[Task prompt]: An exact copy of all the data below is needed, without its pictures.

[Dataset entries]
====

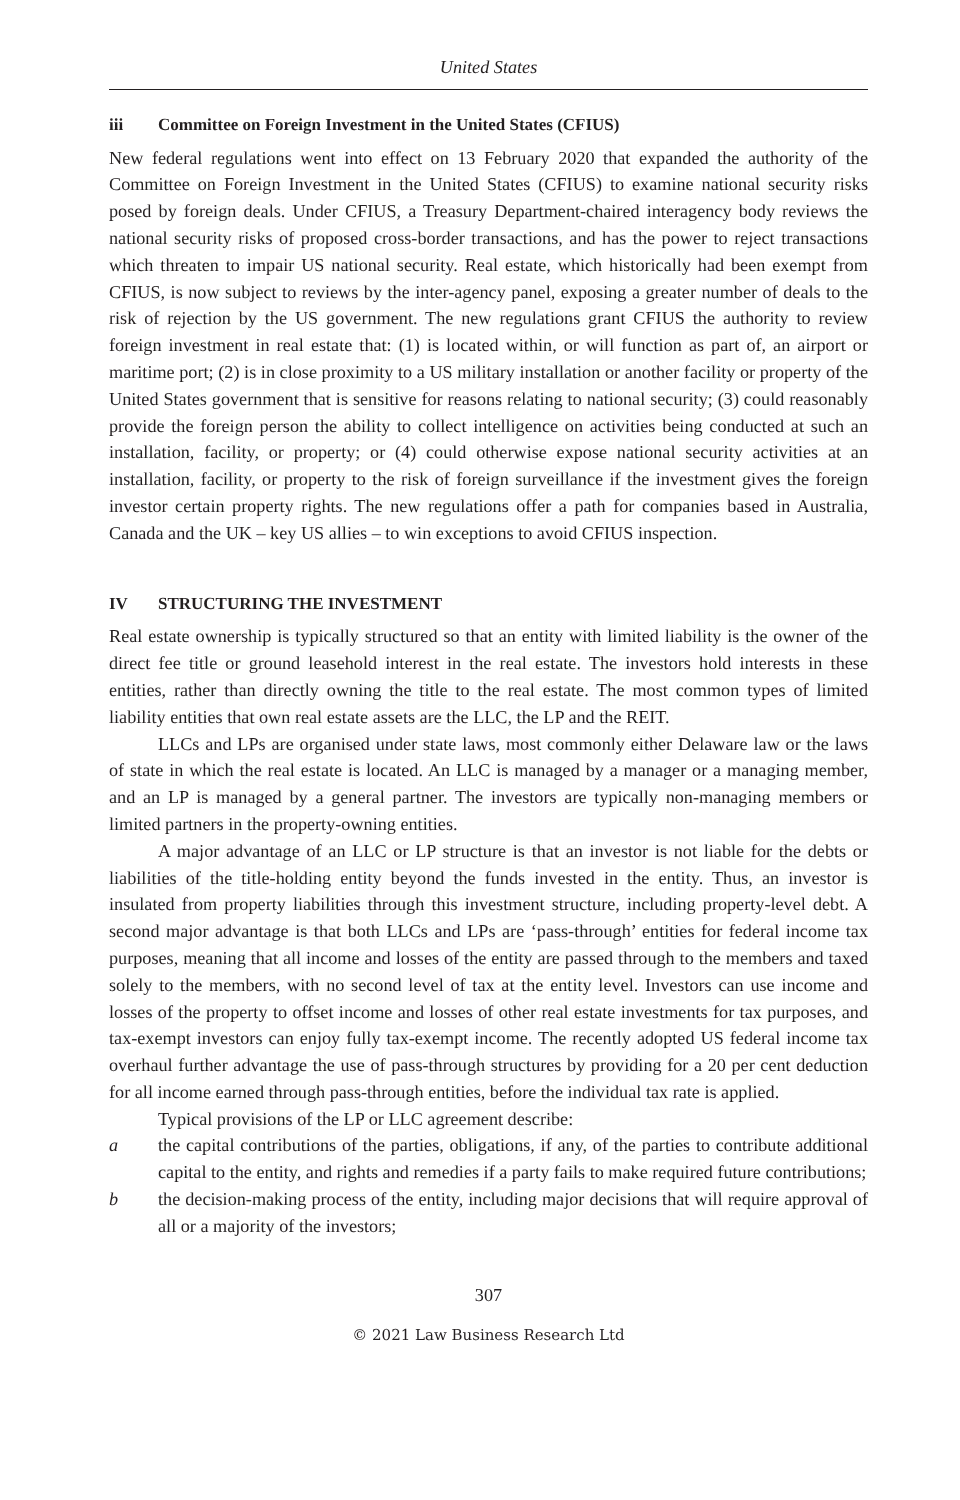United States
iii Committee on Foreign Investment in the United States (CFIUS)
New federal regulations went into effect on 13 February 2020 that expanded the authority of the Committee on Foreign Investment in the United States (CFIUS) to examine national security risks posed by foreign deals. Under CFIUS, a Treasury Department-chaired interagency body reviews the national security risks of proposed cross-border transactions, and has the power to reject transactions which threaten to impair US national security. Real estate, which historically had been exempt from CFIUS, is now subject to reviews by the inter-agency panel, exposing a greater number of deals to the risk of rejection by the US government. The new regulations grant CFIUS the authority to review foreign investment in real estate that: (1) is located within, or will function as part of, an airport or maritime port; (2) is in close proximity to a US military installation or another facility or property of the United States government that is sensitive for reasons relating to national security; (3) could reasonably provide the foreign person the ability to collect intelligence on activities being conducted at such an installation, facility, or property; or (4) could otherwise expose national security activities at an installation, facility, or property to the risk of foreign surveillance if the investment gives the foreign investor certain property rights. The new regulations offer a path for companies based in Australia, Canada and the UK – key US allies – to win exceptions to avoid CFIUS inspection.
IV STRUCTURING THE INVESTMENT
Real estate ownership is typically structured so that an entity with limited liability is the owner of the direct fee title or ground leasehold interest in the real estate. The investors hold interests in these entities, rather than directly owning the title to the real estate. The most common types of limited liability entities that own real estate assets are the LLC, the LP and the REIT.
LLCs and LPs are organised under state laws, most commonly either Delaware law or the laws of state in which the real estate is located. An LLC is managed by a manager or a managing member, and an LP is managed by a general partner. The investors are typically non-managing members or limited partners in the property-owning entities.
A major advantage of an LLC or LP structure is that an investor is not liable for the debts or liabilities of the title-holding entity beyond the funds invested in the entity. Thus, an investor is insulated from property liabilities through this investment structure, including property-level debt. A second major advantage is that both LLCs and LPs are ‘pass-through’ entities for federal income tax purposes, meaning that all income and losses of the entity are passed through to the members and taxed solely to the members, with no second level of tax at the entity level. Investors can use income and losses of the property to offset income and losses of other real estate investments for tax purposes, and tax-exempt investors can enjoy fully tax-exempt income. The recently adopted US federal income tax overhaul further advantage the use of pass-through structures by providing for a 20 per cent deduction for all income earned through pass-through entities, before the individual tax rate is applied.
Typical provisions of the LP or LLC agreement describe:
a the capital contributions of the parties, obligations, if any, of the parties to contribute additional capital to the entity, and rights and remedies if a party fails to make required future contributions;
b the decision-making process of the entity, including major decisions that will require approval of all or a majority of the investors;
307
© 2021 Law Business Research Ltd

====

[Result of the task]:
United States
iii Committee on Foreign Investment in the United States (CFIUS)
New federal regulations went into effect on 13 February 2020 that expanded the authority of the Committee on Foreign Investment in the United States (CFIUS) to examine national security risks posed by foreign deals. Under CFIUS, a Treasury Department-chaired interagency body reviews the national security risks of proposed cross-border transactions, and has the power to reject transactions which threaten to impair US national security. Real estate, which historically had been exempt from CFIUS, is now subject to reviews by the inter-agency panel, exposing a greater number of deals to the risk of rejection by the US government. The new regulations grant CFIUS the authority to review foreign investment in real estate that: (1) is located within, or will function as part of, an airport or maritime port; (2) is in close proximity to a US military installation or another facility or property of the United States government that is sensitive for reasons relating to national security; (3) could reasonably provide the foreign person the ability to collect intelligence on activities being conducted at such an installation, facility, or property; or (4) could otherwise expose national security activities at an installation, facility, or property to the risk of foreign surveillance if the investment gives the foreign investor certain property rights. The new regulations offer a path for companies based in Australia, Canada and the UK – key US allies – to win exceptions to avoid CFIUS inspection.
IV STRUCTURING THE INVESTMENT
Real estate ownership is typically structured so that an entity with limited liability is the owner of the direct fee title or ground leasehold interest in the real estate. The investors hold interests in these entities, rather than directly owning the title to the real estate. The most common types of limited liability entities that own real estate assets are the LLC, the LP and the REIT.
LLCs and LPs are organised under state laws, most commonly either Delaware law or the laws of state in which the real estate is located. An LLC is managed by a manager or a managing member, and an LP is managed by a general partner. The investors are typically non-managing members or limited partners in the property-owning entities.
A major advantage of an LLC or LP structure is that an investor is not liable for the debts or liabilities of the title-holding entity beyond the funds invested in the entity. Thus, an investor is insulated from property liabilities through this investment structure, including property-level debt. A second major advantage is that both LLCs and LPs are ‘pass-through’ entities for federal income tax purposes, meaning that all income and losses of the entity are passed through to the members and taxed solely to the members, with no second level of tax at the entity level. Investors can use income and losses of the property to offset income and losses of other real estate investments for tax purposes, and tax-exempt investors can enjoy fully tax-exempt income. The recently adopted US federal income tax overhaul further advantage the use of pass-through structures by providing for a 20 per cent deduction for all income earned through pass-through entities, before the individual tax rate is applied.
Typical provisions of the LP or LLC agreement describe:
a the capital contributions of the parties, obligations, if any, of the parties to contribute additional capital to the entity, and rights and remedies if a party fails to make required future contributions;
b the decision-making process of the entity, including major decisions that will require approval of all or a majority of the investors;
307
© 2021 Law Business Research Ltd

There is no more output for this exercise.